Charter passengers should also be aware that the operator can cancel a trip (with full refund) up to 10 days before departure, usually because enough seats have not been sold to make the flight profitable. That can be a blow to people who have made a lot of plans--hotels abroad, a house-sitter at home--or who have no flexibility in their vacation schedule.

"Like any other flight," says the CAB, "a charter is subject to delays," and certain regulations apply. On an international flight, the delay can be up to 48 hours before the charter operator must come up with substitute transportation or a refund. On a domestic flight, the delay need only be six hours.

As a practical matter, passengers probably are better protected from extensive delays when their charter is flown by a large scheduled carrier (Pan American, United, American). If an aircraft has mechanical problems, the big carriers have more flexibility in providing a substitute, especially at peak travel times when a small charter airline company may have all of its planes heavily committed.

Other points the CAB says charter passengers should consider:

* Seating may be more crowded than you are used to.

* Baggage won't be checked from a connecting flight to a charter or vice versa. You must allow time to retrieve your suitcase from the connecting flight and check it with the charter.

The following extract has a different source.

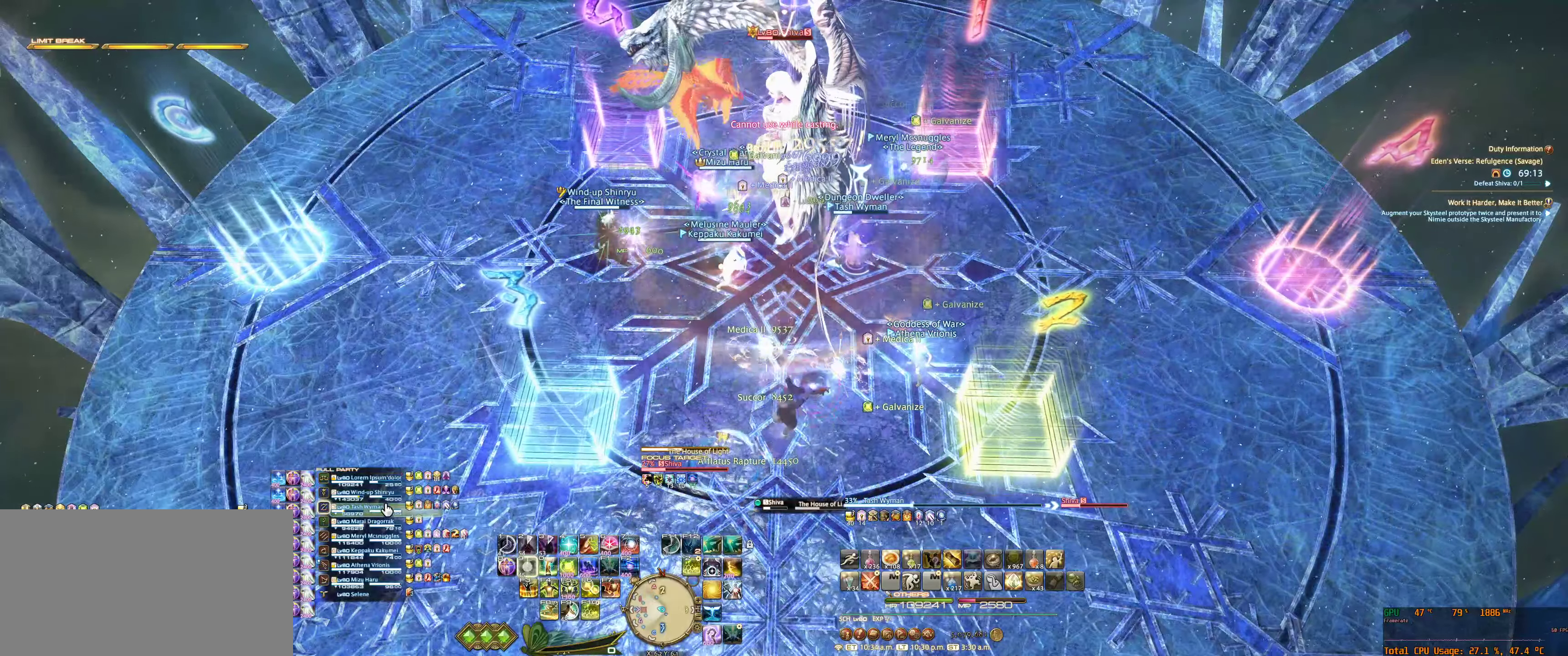
{"keys": [], "mouse": [], "events": [[33, "9", "up"]]}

* As the departure date approaches, the charter operator may reduce the price of a ticket to fill the rest of the plane. Passengers who have already paid are not entitled to the cheaper rate.

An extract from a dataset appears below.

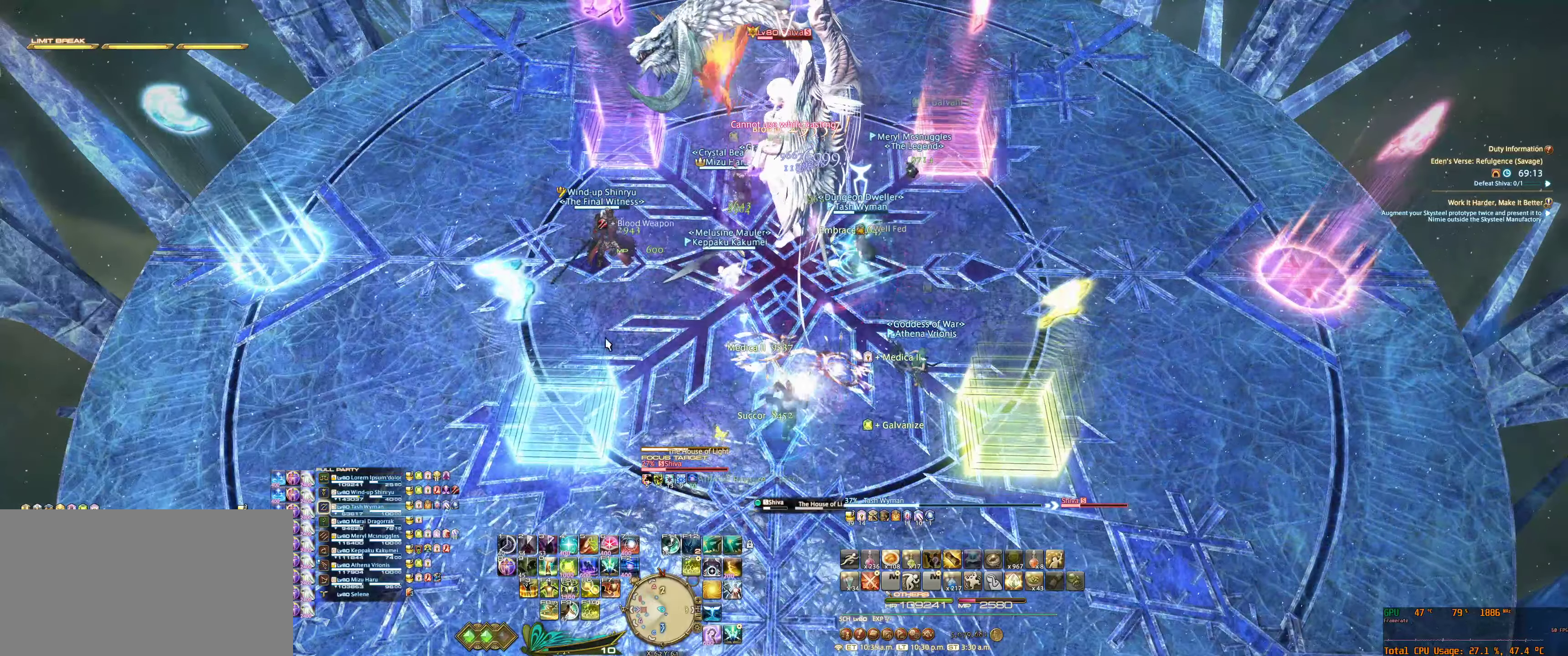
{"keys": [], "mouse": ["right"], "events": [[133, "mouse_right", "down"]]}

* All charter flights and tours are subject to changes. You may cancel with a refund only in the case of four "major changes," specifically: a change in the departure or return date, "unless the date change results from a flight delay"; a change in the departure or return city; a change in the hotels in a package tour; or an increase in price, if it is more than 10 percent of what you paid.

The simplest way to find out what public charters are available is to check with a reputable travel agent. Most subscribe to Jax Fax Travel Marketing Magazine, a monthly listing of thousands of flights. (The magazine is aimed at travel industry professionals, but a year's introductory subcription is $12 from Jet Airtransport Exchange Inc., 280 Tokeneke Rd., Darien, Conn. 06820.) Also, flights frequently are advertised in newspapers and magazines.

Jax Fax includes listings from a number of U.S. cities to about 80 U.S. and foreign destinations. The most heavily traveled route is to Europe. There are considerably fewer listings for South America and the Pacific.

To protect yourself on a charter offering:

* Ask your travel agent about the firm's performance record or phone CAB's consumer affairs office at 673-6047 for the complaint record.

* Read the operator/participant contract closely before paying any money. It spells out what you are buying.

"Charters can be a wise travel investment when you find one within your price range, and if you can be flexible in your travel plans," says the CAB. "Just be sure you know the conditions for the trip you're buying before you pay for it."